### Requirement 1
List every molecule named in the study text on DNA replication and mutation as having a role in DNA replication.
### Requirement 2
Reproduce word for word the part of the study text on DNA replication and mutation that opens with the words containing "8. Are all mutations" and closes with "and deletion mutations?".

### Document excerpt
3. What is the difference between the leading strand and the lagging strand in DNA
replication? What is the fundamental reason for this difference?
4. What is the role of the following in DNA replication: helicase, primase, DNA
polymerase, ligase, topoisomerase, single-stranded binding proteins, and telomerase.
5. How does one type of error that arises during DNA replication get detected and
repaired?
6. What, fundamentally, does mutation do? Explain how mutation creates new
alleles.
7. Explain in what sense mutation is considered a random process.
8. Are all mutations deleterious? If a mutation is deleterious, what should happen to
the frequency of this mutation? If a mutation is neutral, would you predict the same
outcome?
9. What is a point mutation? How is it possible that some point mutations have no
phenotypic effect while other point mutations do have a phenotypic effect?
10. What is a substitution mutation? Describe three possible outcomes a point
mutation that was also a substitution mutation could have on the polypeptide coded or
by a gene. Which is likely to have the largest effect on the phenotype of the organism?
11. What are insertion and deletion mutations?

### Recorded data
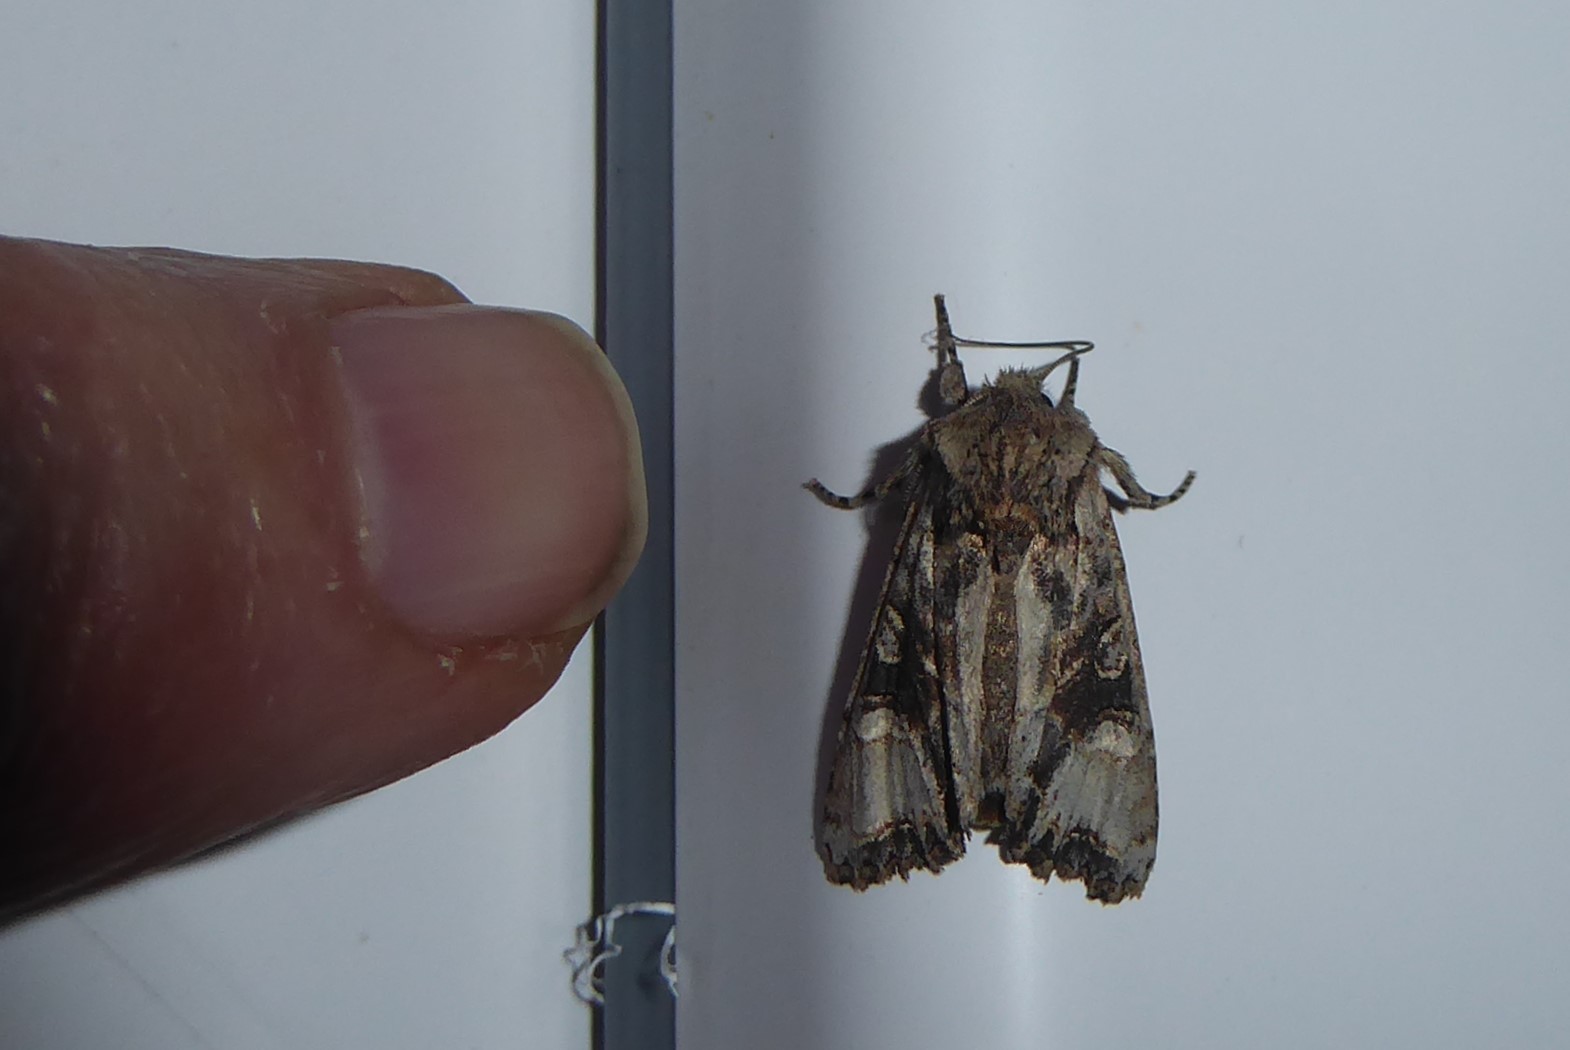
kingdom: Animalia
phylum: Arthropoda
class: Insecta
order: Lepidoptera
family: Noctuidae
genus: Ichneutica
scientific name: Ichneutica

### Task output 1
helicase, primase, DNA polymerase, ligase, topoisomerase, single-stranded binding proteins, telomerase

### Task output 2
8. Are all mutations deleterious? If a mutation is deleterious, what should happen to
the frequency of this mutation? If a mutation is neutral, would you predict the same
outcome?
9. What is a point mutation? How is it possible that some point mutations have no
phenotypic effect while other point mutations do have a phenotypic effect?
10. What is a substitution mutation? Describe three possible outcomes a point
mutation that was also a substitution mutation could have on the polypeptide coded or
by a gene. Which is likely to have the largest effect on the phenotype of the organism?
11. What are insertion and deletion mutations?